SOURCE DOCUMENT Block Start

Friday, April 29, 2005

Your Honor

There's an article in the paper this morning about a family suing an ambulance company because the ambulance allegedly got stuck in the mud while at the scene where a family member -- a previously healthy young man had collapsed while running. The article also reports that the ambulance arrived within minutes of the collapse and the patient was still brought to the hospital within seven minutes.

I have no details of the case. But just reading it, you want to shout out "Shit Happens!" More so during emergencies than not.

I've gotten the ambulance stuck before -- not on purpose, and not really through carelessness. I've been stuck in a snow bank and my partner once got us stuck in mud -- both times we got out. When it came to the snow bank we got out with an assist from the patient who helped push us out. (He really wasn't that sick -- he just wanted a ride to get his prescription refilled.)

SOURCE DOCUMENT Block End
SUPPLIED RECORDS Block Start

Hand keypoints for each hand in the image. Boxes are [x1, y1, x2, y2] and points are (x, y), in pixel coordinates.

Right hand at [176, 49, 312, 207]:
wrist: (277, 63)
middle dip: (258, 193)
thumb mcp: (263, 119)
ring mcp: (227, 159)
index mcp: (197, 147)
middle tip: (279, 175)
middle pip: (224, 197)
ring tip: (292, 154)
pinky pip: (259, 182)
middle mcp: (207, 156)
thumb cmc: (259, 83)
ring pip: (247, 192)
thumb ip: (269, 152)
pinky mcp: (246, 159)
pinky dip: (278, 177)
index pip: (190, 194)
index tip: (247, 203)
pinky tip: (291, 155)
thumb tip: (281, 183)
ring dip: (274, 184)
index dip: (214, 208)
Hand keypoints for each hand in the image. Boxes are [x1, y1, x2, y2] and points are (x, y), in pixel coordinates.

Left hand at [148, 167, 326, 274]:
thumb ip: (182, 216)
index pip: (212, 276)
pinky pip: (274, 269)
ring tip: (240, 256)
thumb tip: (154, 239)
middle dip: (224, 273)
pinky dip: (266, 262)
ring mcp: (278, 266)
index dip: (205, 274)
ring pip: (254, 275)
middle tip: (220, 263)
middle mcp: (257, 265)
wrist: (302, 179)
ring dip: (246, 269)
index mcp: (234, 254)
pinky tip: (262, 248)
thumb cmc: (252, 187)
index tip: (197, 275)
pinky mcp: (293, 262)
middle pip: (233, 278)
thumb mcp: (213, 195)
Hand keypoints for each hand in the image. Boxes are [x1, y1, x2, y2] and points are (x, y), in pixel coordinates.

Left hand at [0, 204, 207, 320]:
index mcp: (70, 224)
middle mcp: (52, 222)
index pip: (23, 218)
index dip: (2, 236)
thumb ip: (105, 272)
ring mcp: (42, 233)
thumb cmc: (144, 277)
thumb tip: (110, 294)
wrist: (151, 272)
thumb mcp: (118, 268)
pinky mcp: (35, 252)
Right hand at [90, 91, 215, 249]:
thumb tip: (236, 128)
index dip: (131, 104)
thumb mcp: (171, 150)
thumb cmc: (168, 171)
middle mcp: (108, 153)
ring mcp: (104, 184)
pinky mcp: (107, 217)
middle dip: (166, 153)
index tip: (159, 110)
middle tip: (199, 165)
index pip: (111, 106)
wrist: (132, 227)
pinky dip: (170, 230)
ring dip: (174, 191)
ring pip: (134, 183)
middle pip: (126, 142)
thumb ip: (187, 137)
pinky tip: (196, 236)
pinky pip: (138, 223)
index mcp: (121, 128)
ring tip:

SUPPLIED RECORDS Block End

STUDY QUESTIONS:
**1)** Using the ambulance post, decide whether each statement agrees with it: (a) the newspaper article says the patient still reached the hospital within seven minutes; (b) the writer's partner once got the ambulance stuck in a snow bank; (c) the patient who helped push the ambulance out was very sick. Answer yes or no for each and quote the words from the post that decide it.
**2)** Go on with the ambulance post from where it stops.

EXPECTED OUTPUTS:
**1)**
(a) Yes: "the patient was still brought to the hospital within seven minutes."
(b) No: "my partner once got us stuck in mud"
(c) No: "He really wasn't that sick"

**2)**
I have dropped patients. Again, not on purpose. Once it happened on ice. The wheels went up, the patient went down. Believe me I felt bad about it. I felt like an idiot.

Another time I did a call once at a nursing home where we found this big fat woman who wasn't feeling well. Her family wanted her transported, even though the staff felt she was fine. She is on one of these big double wide beds, so we push our stretcher over next to the bed, then instead of sliding her all the way over in one pull/push, we decide to go to the edge first. My partner is on the stretcher side, doing the pulling. I'm on the bed side doing the pushing. We go to the edge. I am now up kneeling on the bed, holding the sheet we're using to move her. Then it happens.

She appears to start to sink. I look up at my partner and he is very slowly moving away from me. Now she starts to sink not quite so slowly and I see now, she is falling between the bed and the stretcher, as the stretcher slides away from the bed and the hole between the two where the woman is now descending, is swallowing her up. I hold on to the sheet and quickly scramble across the bed, and do my best to control her fall. She still hits with an audible "Thud."

Oh, my God.To hear the family and the patient go on.

Daughter: "I can't believe you dropped her."

Mother: "They dropped me, Oh Lord help me, they dropped me!"

Daughter: "I'm getting my lawyer. You dropped her. Right in front of my eyes. Right in front of my very eyes."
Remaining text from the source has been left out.